By highlighting the key model drivers, we hope to inform future efforts in building cost-effectiveness models in HF management. However, a key failing within the cost-effectiveness models was the general lack of studies carrying out any type of VOI, with just two studies reporting EVPI and none reporting an expected value of partially perfect information (EVPPI) or expected value of sample information (EVSI). VOI is an important tool for studying uncertainty associated with a coverage decision and its implications, and can help to estimate the value of collecting additional data to reduce decision uncertainty [16, 17]. Authors have noted that application of VOI analyses remains limited, and that a better awareness is needed to align VOI assessments with the needs of decision makers [17]. Our study reflects this conclusion with regard to VOI analysis within recent cost-effectiveness models for HF.

The studies identified through our systematic approach typically employed a Markov or trial-based analytic approach, with most models displaying sufficient detail with regard to model perspectives and discount rates. However, more than half of the retrieved studies lacked transparency in important features of their analyses, including aspects of model structure, software used, simulations carried out, and completeness of results reported. Reassuringly, when more recent studies were assessed, we noted that transparency was generally increased. Collectively, we feel improved adherence with CHEERS standards and other similar reporting guidelines [10, 18] needs to be upheld, alongside a wider open-source modeling initiative for publication of cost-effectiveness models, to allow for full understanding of the methodologies employed.

The current study should be interpreted in light of some limitations. As noted above, there was wide variation in the reporting of key information within studies, and our analysis is therefore limited to the information provided in the published manuscripts.
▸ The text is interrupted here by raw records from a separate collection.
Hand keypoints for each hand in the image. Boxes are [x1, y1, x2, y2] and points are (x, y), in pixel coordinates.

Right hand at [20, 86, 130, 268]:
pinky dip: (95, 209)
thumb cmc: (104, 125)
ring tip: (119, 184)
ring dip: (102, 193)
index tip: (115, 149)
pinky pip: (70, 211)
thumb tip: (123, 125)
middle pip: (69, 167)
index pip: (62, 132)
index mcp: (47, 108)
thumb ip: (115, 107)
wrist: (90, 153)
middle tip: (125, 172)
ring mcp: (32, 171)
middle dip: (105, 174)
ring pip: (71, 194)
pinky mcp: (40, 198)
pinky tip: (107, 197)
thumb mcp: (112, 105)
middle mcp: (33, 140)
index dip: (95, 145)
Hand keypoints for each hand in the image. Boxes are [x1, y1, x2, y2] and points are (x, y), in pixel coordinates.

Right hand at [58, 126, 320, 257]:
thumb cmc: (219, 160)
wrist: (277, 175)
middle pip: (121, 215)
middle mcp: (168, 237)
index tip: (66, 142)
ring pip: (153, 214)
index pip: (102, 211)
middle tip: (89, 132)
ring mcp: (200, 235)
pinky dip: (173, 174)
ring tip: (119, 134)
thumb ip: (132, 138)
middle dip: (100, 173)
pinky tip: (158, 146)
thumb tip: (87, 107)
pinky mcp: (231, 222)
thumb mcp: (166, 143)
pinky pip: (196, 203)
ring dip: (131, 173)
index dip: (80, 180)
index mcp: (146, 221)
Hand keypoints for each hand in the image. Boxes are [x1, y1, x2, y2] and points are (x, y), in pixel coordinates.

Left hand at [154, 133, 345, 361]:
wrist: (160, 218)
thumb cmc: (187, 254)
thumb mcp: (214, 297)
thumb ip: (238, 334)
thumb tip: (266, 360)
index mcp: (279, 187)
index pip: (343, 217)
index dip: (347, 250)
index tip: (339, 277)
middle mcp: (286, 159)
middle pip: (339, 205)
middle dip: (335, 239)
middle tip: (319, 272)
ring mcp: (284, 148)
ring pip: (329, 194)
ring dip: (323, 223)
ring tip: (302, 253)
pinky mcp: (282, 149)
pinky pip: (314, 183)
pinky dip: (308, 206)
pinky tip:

Half of the studies were carried out in the UK or USA; therefore we cannot assume generalizability in other cohorts. Of the 23 studies published in the past 3 years, 74% involved a sacubitril/valsartan comparison with enalapril, assessing cost-effectiveness based on the PARADIGM-HF study. As such, a bias towards certain treatment interventions cannot be overlooked, particularly in most recent years. We have only been able to draw conclusions on model drivers based on the information available in 51% of retrieved studies, which explicitly discussed model drivers within the text of their manuscript with sufficient detail. It was beyond the scope of this brief communication to provide an in depth assessment of the mechanisms behind the relevance/identification of each model driver. Furthermore, we could only assess model drivers as factors determining the robustness/uncertainty of ICERs within the models described. We therefore believe there are missed opportunities as a result of this lack of user-evaluable information in the design and utility of risk prediction models for the management of HF. In addition, the majority of studies that reported DSA did not specify the type of ranges adopted or used a large variation (i.e., ≥ 20%) from the point estimates. As a result, bias could have been introduced in the key drivers identified. In addition, structural uncertainty was not assessed. Further research is needed to conclude on how these model drivers can be used to build better cost-effectiveness models.
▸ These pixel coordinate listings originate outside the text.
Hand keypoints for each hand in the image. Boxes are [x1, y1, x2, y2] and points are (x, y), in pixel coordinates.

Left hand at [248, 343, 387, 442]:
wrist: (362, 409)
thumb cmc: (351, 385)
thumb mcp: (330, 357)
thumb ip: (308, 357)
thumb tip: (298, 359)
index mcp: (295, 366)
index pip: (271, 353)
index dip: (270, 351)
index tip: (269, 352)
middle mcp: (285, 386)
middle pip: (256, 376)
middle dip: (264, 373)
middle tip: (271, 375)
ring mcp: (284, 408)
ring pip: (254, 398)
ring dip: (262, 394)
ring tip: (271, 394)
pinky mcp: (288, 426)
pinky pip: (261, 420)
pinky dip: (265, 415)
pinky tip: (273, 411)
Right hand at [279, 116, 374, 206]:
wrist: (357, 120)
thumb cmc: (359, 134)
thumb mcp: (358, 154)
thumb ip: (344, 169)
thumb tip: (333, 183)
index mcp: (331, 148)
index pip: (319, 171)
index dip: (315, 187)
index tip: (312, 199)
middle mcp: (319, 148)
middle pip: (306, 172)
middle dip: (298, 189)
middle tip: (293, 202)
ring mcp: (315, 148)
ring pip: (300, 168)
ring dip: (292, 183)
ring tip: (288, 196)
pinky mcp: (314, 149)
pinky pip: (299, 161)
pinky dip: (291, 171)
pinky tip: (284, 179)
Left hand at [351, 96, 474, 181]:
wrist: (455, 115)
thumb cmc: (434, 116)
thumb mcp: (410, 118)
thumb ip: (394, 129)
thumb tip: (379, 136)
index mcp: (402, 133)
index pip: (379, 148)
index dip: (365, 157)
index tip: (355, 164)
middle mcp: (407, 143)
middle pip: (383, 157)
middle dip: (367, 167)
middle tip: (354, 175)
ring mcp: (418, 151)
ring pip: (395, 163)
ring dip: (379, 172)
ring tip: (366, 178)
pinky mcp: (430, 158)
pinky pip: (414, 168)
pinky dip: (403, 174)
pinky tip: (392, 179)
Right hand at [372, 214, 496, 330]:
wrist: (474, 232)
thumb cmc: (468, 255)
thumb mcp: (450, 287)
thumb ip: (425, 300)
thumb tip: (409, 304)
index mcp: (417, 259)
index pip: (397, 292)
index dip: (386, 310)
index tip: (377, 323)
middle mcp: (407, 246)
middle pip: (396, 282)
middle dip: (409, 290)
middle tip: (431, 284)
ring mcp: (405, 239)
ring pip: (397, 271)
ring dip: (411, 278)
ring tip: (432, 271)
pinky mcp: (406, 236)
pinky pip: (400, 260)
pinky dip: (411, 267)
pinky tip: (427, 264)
In conclusion, treatment effect on mortality was the most frequently identified first-reported model driver across the identified decision analytic models designed for evaluating the cost-effectiveness of HF. Among top 5 ranked model drivers, cost of treatment and utility were most frequently identified. While cost of treatment was a frequently identified model driver, our findings suggest a higher relative importance of treatment effect on baseline mortality outcomes in cost-effectiveness models of HF.